Primrose was quite disturbed—even distraught—about the news. I, however, was quite encouraged and responded with gratefulness after receiving the news. Don’t get me wrong. I am upset, too—even furious—that a child’s life is forever impacted because of the actions of irresponsible adults. I am encouraged and grateful, though, because we are here. God cares for the vulnerable—spiritually and physically—and that is the reason we are here in Uganda—to share God’s love in Christ with a lost and dying world and to give God’s love and care to those the world has discarded or to those who have been dealt hard life circumstances. Because we are here being supported by you and many others, the HIV-positive child will learn about God’s love in Christ and, prayerfully, will come to receive Christ as Savior, and will get the treatment needed to live a more normal, healthy life. The child will also be showered with lots of love and support to help deal with the HIV status/illness.

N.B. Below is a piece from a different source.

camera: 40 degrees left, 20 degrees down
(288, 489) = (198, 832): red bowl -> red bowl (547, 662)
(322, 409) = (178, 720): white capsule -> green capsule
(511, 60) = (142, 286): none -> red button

On Monday, I felt good because I had the opportunity of saving a teenager’s tooth. One of the children we sponsor for school was having immense tooth pain (been there—done that). We had her taken to the dentist. The decision was between spending $10 to pull the tooth or $60 to do a root canal. The typical African and village response is just to pull a tooth. Having had two teeth pulled in Uganda (one in 1997 and one recently) and now having to wear a denture so other teeth are not susceptible to falling out, I did not want the teenager to lose her tooth and have a gap in her mouth or to have to wear a denture. Once you pull a tooth, it is gone forever—at least, this side of heaven. (Will resurrected, spiritual bodies come with a full set of teeth?). So, this was no decision for me—save the tooth, pay an extra $50, and get a root canal.
Today, however, we are entering the opportunity to save—or, at the very least, improve—someone’s life. Talk about a purpose driven life! God, I thank you for calling us here to Kabale, Uganda, to share the gospel and disciple many, especially the children in our care and our staff, and for allowing us to minister to physical needs as well. God, I thank you for our many supporters without whom we would not be here in Uganda and the HIV-positive child, along with the other 18 children in our care, would likely not receive the care and love needed. Some of our children could have likely died without there being a place called Keirungi. “Keirungi” is Primrose’s mother’s maiden name and means, “beautiful, good.” What a beautiful thing—what a good thing—to be able to save children’s lives physically and to participate in seeing people’s lives saved eternally. Tonight, I will go to bed with a great sense that my life has real purpose and meaning.
Thank you for participating in this life-saving work with us. You should also go to bed tonight with a great sense of purpose and meaning.